Wanneer ze terugkomt, heeft ze eten bij zich dat hetzelfde is als de avond ervoor. Sla en soep en wat thee.

We eten en ze vertelt me over haar dagelijkse uitstapjes.

Ze praat altijd vijf minuutjes met Sid in de slagerij maar koopt nooit vlees. Ze kletst gewoon wat en lacht om zijn grapjes, die niet echt grappig zijn.

Om vijf voor twaalf luncht ze.

Ze zit in het park, kijkt naar de spelende kinderen en de skateboarders die hun kunstjes vertonen en zwerft wat rond bij de skatebaan.

’s Middags drinkt ze koffie.

Om halfzes kijkt ze naar Rad van Fortuin.

Om zes uur eet ze warm.

Om negen uur ligt ze in bed.

Wat later op de avond stelt ze me een vraag. We hebben de afwas gedaan en ik zit weer aan tafel. Milla komt weer binnen en zit zenuwachtig in haar stoel.

Ze steekt haar trillende handen uit.

Naar de mijne.

Die pakt ze vast en haar smekende ogen breken me open.

Ze zegt: ‘Vertel me eens, Jimmy.’ Haar handen beginnen een beetje harder te trillen. ‘Waar was je nou al die tijd?’ Haar stem klinkt gepijnigd maar zacht. ‘Waar was je nou?’

Er zit iets klem in mijn keel – de woorden.

Uiteindelijk herken ik ze en zeg: ‘Ik was op zoek naar jou.’ Ik spreek die zin uit alsof het de enige waarheid is die ik ooit gekend heb.
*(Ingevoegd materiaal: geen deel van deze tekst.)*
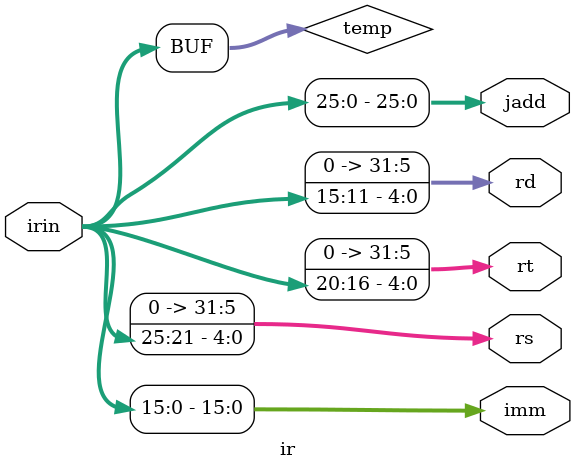
<source format=v>
module ir(irin,imm,rs,rt,rd,jadd);
  
  
  //input IrWr;
  input [31:0]irin;
  output [15:0]imm;
  
  output [31:0]rs,rt,rd;
  output [25:0]jadd;            //????
  
  wire [31:0]temp;
  
 
 
  assign temp=irin;
    
  
  
  
  assign imm={temp[15:0]};
  
  assign rs={{27{1'b0}},temp[25:21]};
  assign rt={{27{1'b0}},temp[20:16]};
  assign rd={{27{1'b0}},temp[15:11]};
  assign jadd={temp[25:0]};
  
endmodule

</source>
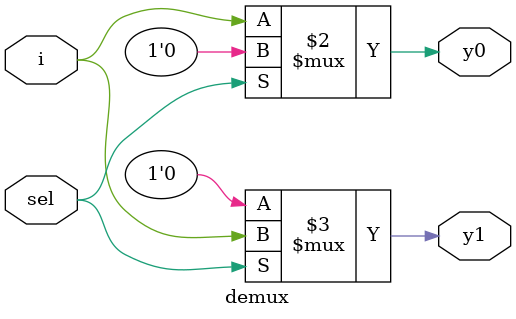
<source format=v>
module demux(input wire i,sel,output wire y0,y1);
assign y0 = (~sel) ? i : 1'b0; 
assign y1 = sel ? i : 1'b0;    
endmodule

</source>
Al knikkend deelt ze mijn overtuiging. ‘Dat dacht ik al.’ Ze trekt mijn handen naar zich toe, leunt voorover en kust mijn vingers. ‘Jij weet ook altijd precies wat je moet zeggen, hè Jimmy?’

‘Ja,’ zeg ik. ‘Ik geloof het wel, ja.’

Niet veel later zegt ze dat ze naar bed moet. Ik weet bijna zeker dat ze de chocoladetaart is vergeten, terwijl ik daar echt naar snak. Het is bijna negen uur, en ik voel aan mijn water dat ik geen kruimel van die taart ga krijgen. Ik schaam me er diep voor. Dat ik iemand ben die zich zorgen maakt over het feit dat er misschien één stukje taart aan zijn neus voorbijgaat.
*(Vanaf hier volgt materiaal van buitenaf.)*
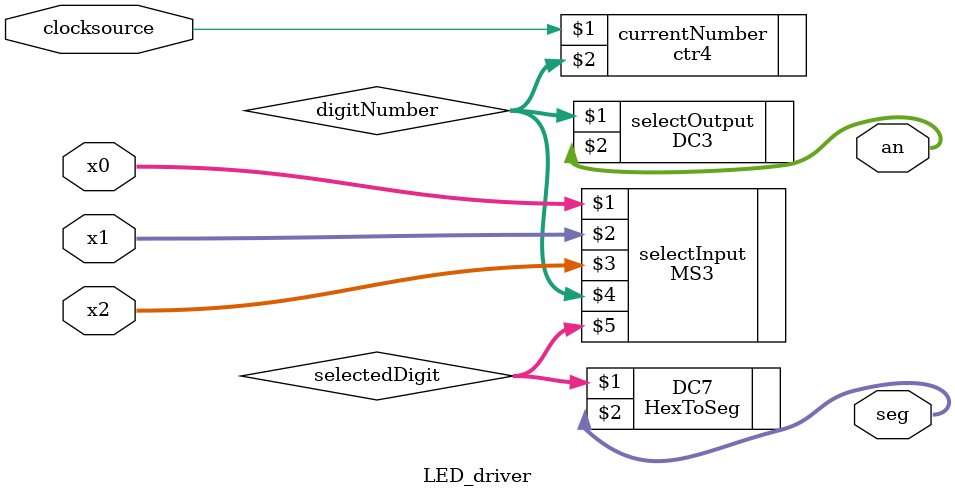
<source format=v>
`timescale 1ns / 1ps
module LED_driver(
    input clocksource,
    input [3:0] x0,
    input [3:0] x1,
    input [3:0] x2,
    output [6:0] seg,
    output [2:0] an
    );
wire [1:0] digitNumber;
wire [3:0] selectedDigit;
MS3 selectInput(x0, x1, x2, digitNumber, selectedDigit);
ctr4 currentNumber(clocksource, digitNumber);
HexToSeg DC7 (selectedDigit, seg);
DC3 selectOutput(digitNumber, an);
endmodule

</source>
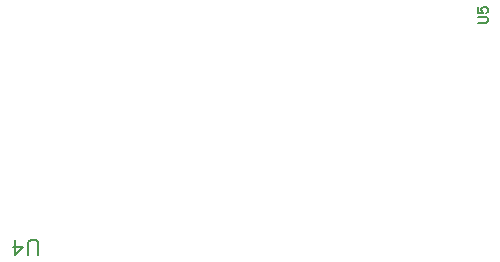
<source format=gm1>
G04*
G04 #@! TF.GenerationSoftware,Altium Limited,Altium Designer,20.0.13 (296)*
G04*
G04 Layer_Color=16711935*
%FSLAX25Y25*%
%MOIN*%
G70*
G01*
G75*
%ADD15C,0.00591*%
D15*
X111634Y98958D02*
Y103222D01*
X110781Y104075D01*
X109076D01*
X108223Y103222D01*
Y98958D01*
X103959Y104075D02*
Y98958D01*
X106517Y101517D01*
X103106D01*
X258269Y176279D02*
X260893D01*
X261417Y176804D01*
Y177854D01*
X260893Y178379D01*
X258269D01*
Y181527D02*
Y179428D01*
X259843D01*
X259318Y180478D01*
Y181002D01*
X259843Y181527D01*
X260893D01*
X261417Y181002D01*
Y179953D01*
X260893Y179428D01*
M02*

</source>
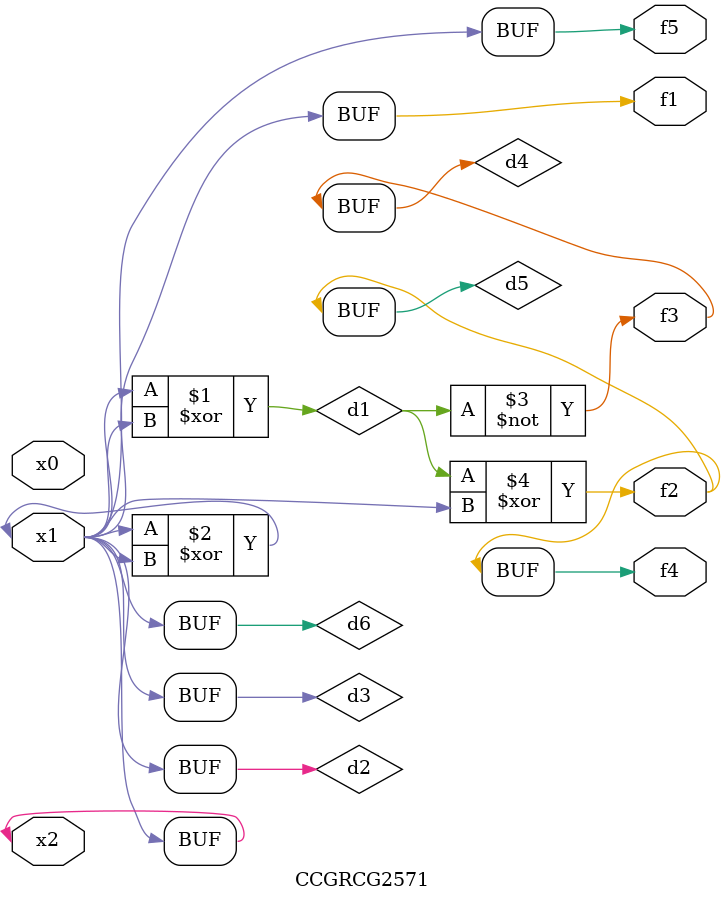
<source format=v>
module CCGRCG2571(
	input x0, x1, x2,
	output f1, f2, f3, f4, f5
);

	wire d1, d2, d3, d4, d5, d6;

	xor (d1, x1, x2);
	buf (d2, x1, x2);
	xor (d3, x1, x2);
	nor (d4, d1);
	xor (d5, d1, d2);
	buf (d6, d2, d3);
	assign f1 = d6;
	assign f2 = d5;
	assign f3 = d4;
	assign f4 = d5;
	assign f5 = d6;
endmodule

</source>
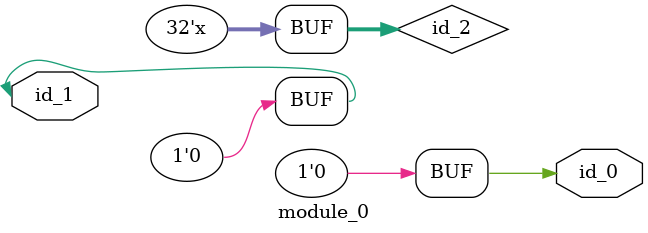
<source format=v>
`timescale 1ps / 1 ps
module module_0 (
    output id_0,
    input  id_1
);
  assign id_0 = id_1;
  assign id_0 = 1'b0;
  integer id_2 = id_2;
endmodule

</source>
Tegen negenen komt ze naar me toe en zegt: ‘Ik denk dat ik maar beter naar bed kan, Jimmy. Wat denk jij?’

Ik praat zachtjes. ‘Ja Milla, ik denk het ook.’

We lopen naar de deur en ik kus haar op haar wang. ‘Dank je voor het eten,’ zeg ik en loop naar buiten.

‘Het was me een genoegen. Kom je nog eens terug?’

‘Zeker.’ Ik draai me om en antwoord: ‘Binnenkort.’

De boodschap is dit keer de eenzaamheid van deze oude dame te verzachten. Dat gevoel wordt sterker naarmate ik dichter bij huis kom, en zodra ik de Portier zie til ik hem op en houd hem met zijn volle vijfenveertig kilo in mijn armen. Ik kus hem, in al zijn smerigheid en stank en voel me alsof ik vanavond de hele wereld aankan. De Portier kijkt me geamuseerd aan en vraagt dan: ‘Wat dacht je van een bakkie, jongen?’

Ik zet hem weer neer en lach en zet een kop koffie neer voor de ouwe schooier, met veel suiker en melk.

‘Jij ook een kopje, Jimmy?’ vraag ik aan mezelf.

‘Ja,’ antwoord ik. ‘Lekker.’ Ik lach weer en voel me op-en-top boodschapper.